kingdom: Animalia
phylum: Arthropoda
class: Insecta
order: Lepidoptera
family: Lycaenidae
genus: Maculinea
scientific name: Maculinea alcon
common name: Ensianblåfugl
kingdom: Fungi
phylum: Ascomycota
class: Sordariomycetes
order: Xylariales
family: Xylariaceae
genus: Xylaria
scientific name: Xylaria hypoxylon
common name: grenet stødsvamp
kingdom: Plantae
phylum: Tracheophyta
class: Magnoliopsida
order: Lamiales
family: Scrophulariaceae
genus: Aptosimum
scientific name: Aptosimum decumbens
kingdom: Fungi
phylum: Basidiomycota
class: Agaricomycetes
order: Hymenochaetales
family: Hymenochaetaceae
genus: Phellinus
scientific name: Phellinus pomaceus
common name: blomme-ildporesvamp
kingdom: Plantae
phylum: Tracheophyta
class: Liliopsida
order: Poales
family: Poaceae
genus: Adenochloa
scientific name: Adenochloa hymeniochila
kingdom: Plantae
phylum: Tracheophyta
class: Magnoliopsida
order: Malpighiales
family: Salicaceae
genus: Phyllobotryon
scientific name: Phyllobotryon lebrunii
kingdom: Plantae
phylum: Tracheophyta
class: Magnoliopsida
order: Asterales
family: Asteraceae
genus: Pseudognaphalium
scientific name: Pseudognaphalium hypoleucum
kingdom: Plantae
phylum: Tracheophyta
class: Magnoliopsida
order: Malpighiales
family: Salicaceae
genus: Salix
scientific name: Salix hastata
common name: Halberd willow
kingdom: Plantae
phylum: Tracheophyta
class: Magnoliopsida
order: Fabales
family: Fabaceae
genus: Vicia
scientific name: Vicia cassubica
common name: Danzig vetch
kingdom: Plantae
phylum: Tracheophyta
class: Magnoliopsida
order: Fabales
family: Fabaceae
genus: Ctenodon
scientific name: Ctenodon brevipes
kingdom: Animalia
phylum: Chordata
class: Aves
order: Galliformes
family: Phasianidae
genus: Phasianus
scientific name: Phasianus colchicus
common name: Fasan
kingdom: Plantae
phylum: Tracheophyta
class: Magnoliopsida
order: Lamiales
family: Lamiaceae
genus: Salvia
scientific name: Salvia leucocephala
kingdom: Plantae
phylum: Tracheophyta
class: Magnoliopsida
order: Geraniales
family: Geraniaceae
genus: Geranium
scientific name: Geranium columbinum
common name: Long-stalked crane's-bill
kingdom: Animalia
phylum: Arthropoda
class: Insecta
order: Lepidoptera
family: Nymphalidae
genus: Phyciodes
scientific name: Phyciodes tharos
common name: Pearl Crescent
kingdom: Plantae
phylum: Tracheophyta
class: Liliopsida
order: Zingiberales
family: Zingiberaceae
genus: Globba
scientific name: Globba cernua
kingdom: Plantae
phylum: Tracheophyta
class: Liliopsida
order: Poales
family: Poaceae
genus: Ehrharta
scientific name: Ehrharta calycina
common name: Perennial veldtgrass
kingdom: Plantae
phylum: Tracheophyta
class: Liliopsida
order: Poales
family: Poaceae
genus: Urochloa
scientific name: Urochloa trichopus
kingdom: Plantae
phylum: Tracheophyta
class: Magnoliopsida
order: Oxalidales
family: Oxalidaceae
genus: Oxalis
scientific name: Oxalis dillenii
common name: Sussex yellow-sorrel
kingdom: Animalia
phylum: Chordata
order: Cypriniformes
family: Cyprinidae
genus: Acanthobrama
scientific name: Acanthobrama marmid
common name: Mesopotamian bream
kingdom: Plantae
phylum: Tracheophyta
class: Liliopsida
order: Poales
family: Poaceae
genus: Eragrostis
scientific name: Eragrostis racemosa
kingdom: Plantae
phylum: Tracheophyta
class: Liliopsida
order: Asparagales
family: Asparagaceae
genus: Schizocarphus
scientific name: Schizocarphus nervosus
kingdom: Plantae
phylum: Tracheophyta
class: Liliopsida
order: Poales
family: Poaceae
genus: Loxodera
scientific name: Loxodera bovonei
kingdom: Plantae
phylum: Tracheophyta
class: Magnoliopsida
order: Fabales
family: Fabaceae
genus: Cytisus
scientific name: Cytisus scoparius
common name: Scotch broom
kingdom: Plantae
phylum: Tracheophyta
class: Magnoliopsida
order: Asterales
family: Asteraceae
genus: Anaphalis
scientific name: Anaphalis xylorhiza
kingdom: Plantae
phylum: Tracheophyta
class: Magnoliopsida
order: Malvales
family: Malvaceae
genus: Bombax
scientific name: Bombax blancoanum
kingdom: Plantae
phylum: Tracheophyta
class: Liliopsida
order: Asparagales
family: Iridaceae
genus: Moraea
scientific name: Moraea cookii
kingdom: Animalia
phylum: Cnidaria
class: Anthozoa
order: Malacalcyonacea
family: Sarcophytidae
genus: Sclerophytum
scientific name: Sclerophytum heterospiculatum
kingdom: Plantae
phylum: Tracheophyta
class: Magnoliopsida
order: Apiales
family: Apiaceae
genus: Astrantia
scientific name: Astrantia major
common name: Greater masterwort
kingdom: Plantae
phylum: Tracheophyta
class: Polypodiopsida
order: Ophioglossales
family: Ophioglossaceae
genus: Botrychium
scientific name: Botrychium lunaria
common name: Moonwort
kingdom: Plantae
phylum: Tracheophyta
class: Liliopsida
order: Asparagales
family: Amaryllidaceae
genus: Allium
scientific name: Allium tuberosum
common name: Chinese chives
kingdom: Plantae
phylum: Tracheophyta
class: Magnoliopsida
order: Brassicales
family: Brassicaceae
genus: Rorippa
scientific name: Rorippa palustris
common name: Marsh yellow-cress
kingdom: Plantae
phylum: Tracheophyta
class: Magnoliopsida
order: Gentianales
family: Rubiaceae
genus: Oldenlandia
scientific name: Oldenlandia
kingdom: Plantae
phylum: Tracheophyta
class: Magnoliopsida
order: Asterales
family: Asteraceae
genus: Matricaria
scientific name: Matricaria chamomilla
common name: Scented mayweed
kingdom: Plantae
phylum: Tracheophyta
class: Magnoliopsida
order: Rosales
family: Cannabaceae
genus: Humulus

◇ ◇ ◇ ◇

GIVEN TASK.
Change every "common name" in the lines of the items above to "vernacular name", and leave all other text as it is.

THE RESULT.
kingdom: Animalia
phylum: Arthropoda
class: Insecta
order: Lepidoptera
family: Lycaenidae
genus: Maculinea
scientific name: Maculinea alcon
vernacular name: Ensianblåfugl
kingdom: Fungi
phylum: Ascomycota
class: Sordariomycetes
order: Xylariales
family: Xylariaceae
genus: Xylaria
scientific name: Xylaria hypoxylon
vernacular name: grenet stødsvamp
kingdom: Plantae
phylum: Tracheophyta
class: Magnoliopsida
order: Lamiales
family: Scrophulariaceae
genus: Aptosimum
scientific name: Aptosimum decumbens
kingdom: Fungi
phylum: Basidiomycota
class: Agaricomycetes
order: Hymenochaetales
family: Hymenochaetaceae
genus: Phellinus
scientific name: Phellinus pomaceus
vernacular name: blomme-ildporesvamp
kingdom: Plantae
phylum: Tracheophyta
class: Liliopsida
order: Poales
family: Poaceae
genus: Adenochloa
scientific name: Adenochloa hymeniochila
kingdom: Plantae
phylum: Tracheophyta
class: Magnoliopsida
order: Malpighiales
family: Salicaceae
genus: Phyllobotryon
scientific name: Phyllobotryon lebrunii
kingdom: Plantae
phylum: Tracheophyta
class: Magnoliopsida
order: Asterales
family: Asteraceae
genus: Pseudognaphalium
scientific name: Pseudognaphalium hypoleucum
kingdom: Plantae
phylum: Tracheophyta
class: Magnoliopsida
order: Malpighiales
family: Salicaceae
genus: Salix
scientific name: Salix hastata
vernacular name: Halberd willow
kingdom: Plantae
phylum: Tracheophyta
class: Magnoliopsida
order: Fabales
family: Fabaceae
genus: Vicia
scientific name: Vicia cassubica
vernacular name: Danzig vetch
kingdom: Plantae
phylum: Tracheophyta
class: Magnoliopsida
order: Fabales
family: Fabaceae
genus: Ctenodon
scientific name: Ctenodon brevipes
kingdom: Animalia
phylum: Chordata
class: Aves
order: Galliformes
family: Phasianidae
genus: Phasianus
scientific name: Phasianus colchicus
vernacular name: Fasan
kingdom: Plantae
phylum: Tracheophyta
class: Magnoliopsida
order: Lamiales
family: Lamiaceae
genus: Salvia
scientific name: Salvia leucocephala
kingdom: Plantae
phylum: Tracheophyta
class: Magnoliopsida
order: Geraniales
family: Geraniaceae
genus: Geranium
scientific name: Geranium columbinum
vernacular name: Long-stalked crane's-bill
kingdom: Animalia
phylum: Arthropoda
class: Insecta
order: Lepidoptera
family: Nymphalidae
genus: Phyciodes
scientific name: Phyciodes tharos
vernacular name: Pearl Crescent
kingdom: Plantae
phylum: Tracheophyta
class: Liliopsida
order: Zingiberales
family: Zingiberaceae
genus: Globba
scientific name: Globba cernua
kingdom: Plantae
phylum: Tracheophyta
class: Liliopsida
order: Poales
family: Poaceae
genus: Ehrharta
scientific name: Ehrharta calycina
vernacular name: Perennial veldtgrass
kingdom: Plantae
phylum: Tracheophyta
class: Liliopsida
order: Poales
family: Poaceae
genus: Urochloa
scientific name: Urochloa trichopus
kingdom: Plantae
phylum: Tracheophyta
class: Magnoliopsida
order: Oxalidales
family: Oxalidaceae
genus: Oxalis
scientific name: Oxalis dillenii
vernacular name: Sussex yellow-sorrel
kingdom: Animalia
phylum: Chordata
order: Cypriniformes
family: Cyprinidae
genus: Acanthobrama
scientific name: Acanthobrama marmid
vernacular name: Mesopotamian bream
kingdom: Plantae
phylum: Tracheophyta
class: Liliopsida
order: Poales
family: Poaceae
genus: Eragrostis
scientific name: Eragrostis racemosa
kingdom: Plantae
phylum: Tracheophyta
class: Liliopsida
order: Asparagales
family: Asparagaceae
genus: Schizocarphus
scientific name: Schizocarphus nervosus
kingdom: Plantae
phylum: Tracheophyta
class: Liliopsida
order: Poales
family: Poaceae
genus: Loxodera
scientific name: Loxodera bovonei
kingdom: Plantae
phylum: Tracheophyta
class: Magnoliopsida
order: Fabales
family: Fabaceae
genus: Cytisus
scientific name: Cytisus scoparius
vernacular name: Scotch broom
kingdom: Plantae
phylum: Tracheophyta
class: Magnoliopsida
order: Asterales
family: Asteraceae
genus: Anaphalis
scientific name: Anaphalis xylorhiza
kingdom: Plantae
phylum: Tracheophyta
class: Magnoliopsida
order: Malvales
family: Malvaceae
genus: Bombax
scientific name: Bombax blancoanum
kingdom: Plantae
phylum: Tracheophyta
class: Liliopsida
order: Asparagales
family: Iridaceae
genus: Moraea
scientific name: Moraea cookii
kingdom: Animalia
phylum: Cnidaria
class: Anthozoa
order: Malacalcyonacea
family: Sarcophytidae
genus: Sclerophytum
scientific name: Sclerophytum heterospiculatum
kingdom: Plantae
phylum: Tracheophyta
class: Magnoliopsida
order: Apiales
family: Apiaceae
genus: Astrantia
scientific name: Astrantia major
vernacular name: Greater masterwort
kingdom: Plantae
phylum: Tracheophyta
class: Polypodiopsida
order: Ophioglossales
family: Ophioglossaceae
genus: Botrychium
scientific name: Botrychium lunaria
vernacular name: Moonwort
kingdom: Plantae
phylum: Tracheophyta
class: Liliopsida
order: Asparagales
family: Amaryllidaceae
genus: Allium
scientific name: Allium tuberosum
vernacular name: Chinese chives
kingdom: Plantae
phylum: Tracheophyta
class: Magnoliopsida
order: Brassicales
family: Brassicaceae
genus: Rorippa
scientific name: Rorippa palustris
vernacular name: Marsh yellow-cress
kingdom: Plantae
phylum: Tracheophyta
class: Magnoliopsida
order: Gentianales
family: Rubiaceae
genus: Oldenlandia
scientific name: Oldenlandia
kingdom: Plantae
phylum: Tracheophyta
class: Magnoliopsida
order: Asterales
family: Asteraceae
genus: Matricaria
scientific name: Matricaria chamomilla
vernacular name: Scented mayweed
kingdom: Plantae
phylum: Tracheophyta
class: Magnoliopsida
order: Rosales
family: Cannabaceae
genus: Humulus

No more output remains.